* [Source]:
+++

Bisector inverse slope of the CCF of O2 lines for the three observations.

We show the standard deviation of the residuals, which represents the scatter of the residuals, obtained with the three methods in Fig. 9. Overall, the scatter of the residuals obtained with TAPAS is higher than with Molecfit and TelFit, which confirms the results obtained from the first dataset. For airmasses below 1.3, the scatter is close to 2% for Molecfit and TelFit while the scatter is around 4% for TAPAS. We notice a positive trend of the scatter with airmass for the Molecfit and TelFit points but not for the TAPAS points. In Fig. 10, we show the residuals of Molecfit as functions of airmass, relative humidity, and S/N. The scatter values obtained with Molecfit are similar to those obtained with TelFit. The relative humidity is traced with the colour bar, the vertical gradient from green to blue indicates that the scatter increases with higher values of relative humidity. A positive trend is also noticeable for airmasses higher than 1.4, hence the increasing scatter can be attributed to both parameters. At low airmass, below 1.2, the spectra with higher scatter might be explained by their lower S/N and their relative humidity around 15%. With this larger sample of airmass and relative humidity, we find that both of these parameters have an impact on the correction level which can be obtained. For Molecfit and TelFit telluric corrections, higher values of airmass and relative humidity correlate with higher scatter of the residuals.

+++

* [Data extract]:

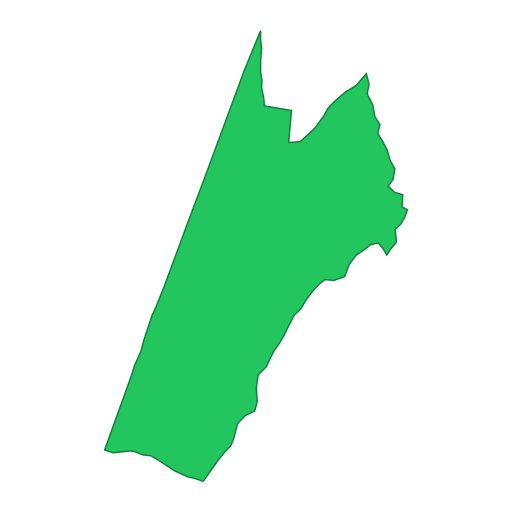 Indianópolis, Paraná, Brazil
{"feature_id": "56859067B61003865995307", "entity_name": "Indianópolis", "entity_type": "district", "adm_level": 2, "iso_a3": "BRA", "parent_name": "Brazil", "parent_adm1": "Paraná", "projection": "equal_earth", "projection_center": [-52.659, -23.482], "detail": "fine", "context": "isolated", "style": "filled", "palette": "green", "viewbox_px": 512, "rotation_deg": 0, "n_neighbors": 0, "source": "geoboundaries", "source_scale": "gbopen_adm2", "svg_char_len": 1270}
<svg xmlns="http://www.w3.org/2000/svg" viewBox="0 0 512 512"><path d="M257.3,401.4L256.3,388.2L258.1,374.9L266.2,366.9L273.4,351.8L280.6,341.4L284.6,334.2L288.0,327.2L294.0,315.5L301.4,308.0L306.8,298.8L313.0,290.8L319.8,283.5L324.9,279.6L333.9,280.4L344.7,276.6L349.4,264.1L356.0,255.3L364.7,249.4L370.6,244.6L378.2,242.9L382.8,248.3L386.8,255.0L390.6,249.1L396.5,242.0L395.2,229.4L401.1,223.7L404.5,217.7L407.4,209.9L402.1,206.8L402.7,194.8L394.6,192.3L388.1,186.1L393.1,179.3L394.9,168.9L390.0,160.1L387.2,150.0L382.1,140.4L377.8,133.7L379.9,124.6L374.9,116.7L372.7,104.9L367.1,93.7L369.1,84.4L366.3,73.7L356.2,85.4L345.4,92.1L334.7,101.2L327.9,108.4L323.9,115.8L314.2,128.9L300.1,141.7L288.7,142.5L291.5,110.5L264.4,105.9L263.7,97.9L261.6,87.9L261.9,80.0L260.6,72.1L260.6,61.6L261.6,48.3L260.6,39.8L260.6,30.7L244.5,69.9L205.2,176.4L187.7,222.8L184.0,232.9L179.9,244.1L171.8,265.7L164.6,285.4L156.2,306.4L152.1,315.2L144.1,339.3L140.7,351.8L134.2,366.4L132.0,373.9L124.5,394.9L104.6,450.0L113.3,452.8L130.1,450.9L136.0,452.0L142.8,454.9L150.7,455.7L158.1,460.0L174.7,470.9L187.3,476.7L194.6,478.4L203.2,481.3L217.9,460.5L224.7,452.0L230.7,445.8L233.8,438.3L237.6,423.5L245.1,415.7L254.7,411.0L257.3,401.4Z" fill="#22c55e" stroke="#15803d" stroke-width="1.5"/></svg>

+++

Resume the passage on telluric correction with TAPAS, Molecfit, and TelFit, picking up right after its final sentence.

4.6. Effect of the atmospheric profile

We investigate the impact of the input atmospheric profile on the telluric correction. An atmospheric profile describes how the pressure and temperature vary with altitude, and the volume mixing ratio of several atmospheric molecules as a function of altitude. First, we describe three MIPAS atmospheric profiles available as inputs for the telluric correction software packages Molecfit and TelFit. Then we compare the telluric correction obtained by the two profiles available for Molecfit because this package offers the most tailored atmospheric profile for the Paranal Observatory.

4.6.1. Different atmospheric profiles

The MIPAS profiles from 2001, created by John Remedios, are available for mid-latitude (45°), for polar latitude (75°), and equatorial latitude. These profiles, available online11, include 30 molecules and 6 others can be included.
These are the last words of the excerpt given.